Entries drawn from a collection
..........

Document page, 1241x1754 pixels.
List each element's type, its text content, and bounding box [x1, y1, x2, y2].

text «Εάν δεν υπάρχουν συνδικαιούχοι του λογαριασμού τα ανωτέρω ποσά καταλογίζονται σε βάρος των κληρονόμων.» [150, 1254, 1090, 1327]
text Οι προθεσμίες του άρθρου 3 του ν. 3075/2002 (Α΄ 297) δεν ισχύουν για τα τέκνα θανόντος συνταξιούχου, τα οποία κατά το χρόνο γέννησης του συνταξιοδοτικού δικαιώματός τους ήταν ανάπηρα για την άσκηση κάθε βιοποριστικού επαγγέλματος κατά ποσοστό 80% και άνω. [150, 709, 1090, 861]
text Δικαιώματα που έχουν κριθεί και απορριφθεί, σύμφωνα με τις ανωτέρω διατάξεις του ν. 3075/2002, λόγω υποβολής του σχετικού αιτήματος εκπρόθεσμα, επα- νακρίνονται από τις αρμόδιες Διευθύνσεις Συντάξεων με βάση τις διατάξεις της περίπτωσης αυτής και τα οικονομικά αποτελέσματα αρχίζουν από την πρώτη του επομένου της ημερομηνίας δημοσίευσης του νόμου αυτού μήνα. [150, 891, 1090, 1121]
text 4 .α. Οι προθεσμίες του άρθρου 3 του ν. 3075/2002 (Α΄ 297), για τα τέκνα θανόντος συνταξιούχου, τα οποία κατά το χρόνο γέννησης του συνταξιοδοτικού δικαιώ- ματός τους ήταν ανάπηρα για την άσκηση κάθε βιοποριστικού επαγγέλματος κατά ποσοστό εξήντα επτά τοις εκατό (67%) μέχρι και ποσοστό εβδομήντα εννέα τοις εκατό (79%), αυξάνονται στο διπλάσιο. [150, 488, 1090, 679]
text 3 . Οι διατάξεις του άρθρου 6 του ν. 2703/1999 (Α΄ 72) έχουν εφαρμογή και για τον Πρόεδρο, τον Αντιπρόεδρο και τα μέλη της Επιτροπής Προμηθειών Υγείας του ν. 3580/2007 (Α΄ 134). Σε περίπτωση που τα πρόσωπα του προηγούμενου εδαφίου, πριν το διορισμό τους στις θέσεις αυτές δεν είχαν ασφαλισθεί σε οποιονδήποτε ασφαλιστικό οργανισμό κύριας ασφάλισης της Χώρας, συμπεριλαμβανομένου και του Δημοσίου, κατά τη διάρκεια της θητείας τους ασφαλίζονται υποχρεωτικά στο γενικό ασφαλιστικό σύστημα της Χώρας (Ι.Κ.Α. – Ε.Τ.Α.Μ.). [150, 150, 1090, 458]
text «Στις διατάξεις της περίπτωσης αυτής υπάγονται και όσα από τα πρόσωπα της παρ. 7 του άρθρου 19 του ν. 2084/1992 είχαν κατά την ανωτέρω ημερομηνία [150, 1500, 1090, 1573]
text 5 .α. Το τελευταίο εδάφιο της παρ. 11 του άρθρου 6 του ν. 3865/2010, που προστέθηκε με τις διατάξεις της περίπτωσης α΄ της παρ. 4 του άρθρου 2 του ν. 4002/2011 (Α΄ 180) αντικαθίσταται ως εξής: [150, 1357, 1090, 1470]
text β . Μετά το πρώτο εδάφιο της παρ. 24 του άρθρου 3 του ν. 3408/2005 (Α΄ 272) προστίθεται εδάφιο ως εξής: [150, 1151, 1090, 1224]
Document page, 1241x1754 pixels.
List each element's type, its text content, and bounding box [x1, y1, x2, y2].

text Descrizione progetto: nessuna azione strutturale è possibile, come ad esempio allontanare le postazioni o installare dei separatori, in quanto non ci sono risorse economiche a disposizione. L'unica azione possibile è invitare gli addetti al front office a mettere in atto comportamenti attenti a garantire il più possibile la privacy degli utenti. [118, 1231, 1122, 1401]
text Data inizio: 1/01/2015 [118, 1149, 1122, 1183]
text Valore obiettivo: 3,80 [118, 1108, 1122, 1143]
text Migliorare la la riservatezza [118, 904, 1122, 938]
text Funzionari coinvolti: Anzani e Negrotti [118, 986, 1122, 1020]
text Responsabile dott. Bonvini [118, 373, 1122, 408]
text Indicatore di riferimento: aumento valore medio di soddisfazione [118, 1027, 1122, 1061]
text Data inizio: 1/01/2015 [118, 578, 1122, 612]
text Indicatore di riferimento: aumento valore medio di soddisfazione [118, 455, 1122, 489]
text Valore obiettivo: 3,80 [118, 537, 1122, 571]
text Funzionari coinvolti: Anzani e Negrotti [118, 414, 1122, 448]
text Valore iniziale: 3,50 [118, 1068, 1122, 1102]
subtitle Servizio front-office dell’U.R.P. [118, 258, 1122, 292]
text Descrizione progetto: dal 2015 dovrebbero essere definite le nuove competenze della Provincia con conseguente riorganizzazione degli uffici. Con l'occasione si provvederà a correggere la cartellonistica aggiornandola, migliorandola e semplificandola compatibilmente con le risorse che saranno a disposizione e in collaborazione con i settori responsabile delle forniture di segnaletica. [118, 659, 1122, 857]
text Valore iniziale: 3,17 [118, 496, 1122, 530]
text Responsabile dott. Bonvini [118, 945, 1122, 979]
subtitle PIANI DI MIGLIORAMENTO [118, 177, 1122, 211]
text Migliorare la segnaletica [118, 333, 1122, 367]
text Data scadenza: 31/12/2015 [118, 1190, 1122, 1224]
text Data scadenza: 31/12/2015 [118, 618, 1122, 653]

..........

Aim of the exercise
Rewrite the items above, replacing "bounding box" with "enclosing box" wherever it occurs and leaving all other text unchanged.

Expected output
Document page, 1241x1754 pixels.
List each element's type, its text content, and enclosing box [x1, y1, x2, y2].

text «Εάν δεν υπάρχουν συνδικαιούχοι του λογαριασμού τα ανωτέρω ποσά καταλογίζονται σε βάρος των κληρονόμων.» [150, 1254, 1090, 1327]
text Οι προθεσμίες του άρθρου 3 του ν. 3075/2002 (Α΄ 297) δεν ισχύουν για τα τέκνα θανόντος συνταξιούχου, τα οποία κατά το χρόνο γέννησης του συνταξιοδοτικού δικαιώματός τους ήταν ανάπηρα για την άσκηση κάθε βιοποριστικού επαγγέλματος κατά ποσοστό 80% και άνω. [150, 709, 1090, 861]
text Δικαιώματα που έχουν κριθεί και απορριφθεί, σύμφωνα με τις ανωτέρω διατάξεις του ν. 3075/2002, λόγω υποβολής του σχετικού αιτήματος εκπρόθεσμα, επα- νακρίνονται από τις αρμόδιες Διευθύνσεις Συντάξεων με βάση τις διατάξεις της περίπτωσης αυτής και τα οικονομικά αποτελέσματα αρχίζουν από την πρώτη του επομένου της ημερομηνίας δημοσίευσης του νόμου αυτού μήνα. [150, 891, 1090, 1121]
text 4 .α. Οι προθεσμίες του άρθρου 3 του ν. 3075/2002 (Α΄ 297), για τα τέκνα θανόντος συνταξιούχου, τα οποία κατά το χρόνο γέννησης του συνταξιοδοτικού δικαιώ- ματός τους ήταν ανάπηρα για την άσκηση κάθε βιοποριστικού επαγγέλματος κατά ποσοστό εξήντα επτά τοις εκατό (67%) μέχρι και ποσοστό εβδομήντα εννέα τοις εκατό (79%), αυξάνονται στο διπλάσιο. [150, 488, 1090, 679]
text 3 . Οι διατάξεις του άρθρου 6 του ν. 2703/1999 (Α΄ 72) έχουν εφαρμογή και για τον Πρόεδρο, τον Αντιπρόεδρο και τα μέλη της Επιτροπής Προμηθειών Υγείας του ν. 3580/2007 (Α΄ 134). Σε περίπτωση που τα πρόσωπα του προηγούμενου εδαφίου, πριν το διορισμό τους στις θέσεις αυτές δεν είχαν ασφαλισθεί σε οποιονδήποτε ασφαλιστικό οργανισμό κύριας ασφάλισης της Χώρας, συμπεριλαμβανομένου και του Δημοσίου, κατά τη διάρκεια της θητείας τους ασφαλίζονται υποχρεωτικά στο γενικό ασφαλιστικό σύστημα της Χώρας (Ι.Κ.Α. – Ε.Τ.Α.Μ.). [150, 150, 1090, 458]
text «Στις διατάξεις της περίπτωσης αυτής υπάγονται και όσα από τα πρόσωπα της παρ. 7 του άρθρου 19 του ν. 2084/1992 είχαν κατά την ανωτέρω ημερομηνία [150, 1500, 1090, 1573]
text 5 .α. Το τελευταίο εδάφιο της παρ. 11 του άρθρου 6 του ν. 3865/2010, που προστέθηκε με τις διατάξεις της περίπτωσης α΄ της παρ. 4 του άρθρου 2 του ν. 4002/2011 (Α΄ 180) αντικαθίσταται ως εξής: [150, 1357, 1090, 1470]
text β . Μετά το πρώτο εδάφιο της παρ. 24 του άρθρου 3 του ν. 3408/2005 (Α΄ 272) προστίθεται εδάφιο ως εξής: [150, 1151, 1090, 1224]
Document page, 1241x1754 pixels.
List each element's type, its text content, and enclosing box [x1, y1, x2, y2].

text Descrizione progetto: nessuna azione strutturale è possibile, come ad esempio allontanare le postazioni o installare dei separatori, in quanto non ci sono risorse economiche a disposizione. L'unica azione possibile è invitare gli addetti al front office a mettere in atto comportamenti attenti a garantire il più possibile la privacy degli utenti. [118, 1231, 1122, 1401]
text Data inizio: 1/01/2015 [118, 1149, 1122, 1183]
text Valore obiettivo: 3,80 [118, 1108, 1122, 1143]
text Migliorare la la riservatezza [118, 904, 1122, 938]
text Funzionari coinvolti: Anzani e Negrotti [118, 986, 1122, 1020]
text Responsabile dott. Bonvini [118, 373, 1122, 408]
text Indicatore di riferimento: aumento valore medio di soddisfazione [118, 1027, 1122, 1061]
text Data inizio: 1/01/2015 [118, 578, 1122, 612]
text Indicatore di riferimento: aumento valore medio di soddisfazione [118, 455, 1122, 489]
text Valore obiettivo: 3,80 [118, 537, 1122, 571]
text Funzionari coinvolti: Anzani e Negrotti [118, 414, 1122, 448]
text Valore iniziale: 3,50 [118, 1068, 1122, 1102]
subtitle Servizio front-office dell’U.R.P. [118, 258, 1122, 292]
text Descrizione progetto: dal 2015 dovrebbero essere definite le nuove competenze della Provincia con conseguente riorganizzazione degli uffici. Con l'occasione si provvederà a correggere la cartellonistica aggiornandola, migliorandola e semplificandola compatibilmente con le risorse che saranno a disposizione e in collaborazione con i settori responsabile delle forniture di segnaletica. [118, 659, 1122, 857]
text Valore iniziale: 3,17 [118, 496, 1122, 530]
text Responsabile dott. Bonvini [118, 945, 1122, 979]
subtitle PIANI DI MIGLIORAMENTO [118, 177, 1122, 211]
text Migliorare la segnaletica [118, 333, 1122, 367]
text Data scadenza: 31/12/2015 [118, 1190, 1122, 1224]
text Data scadenza: 31/12/2015 [118, 618, 1122, 653]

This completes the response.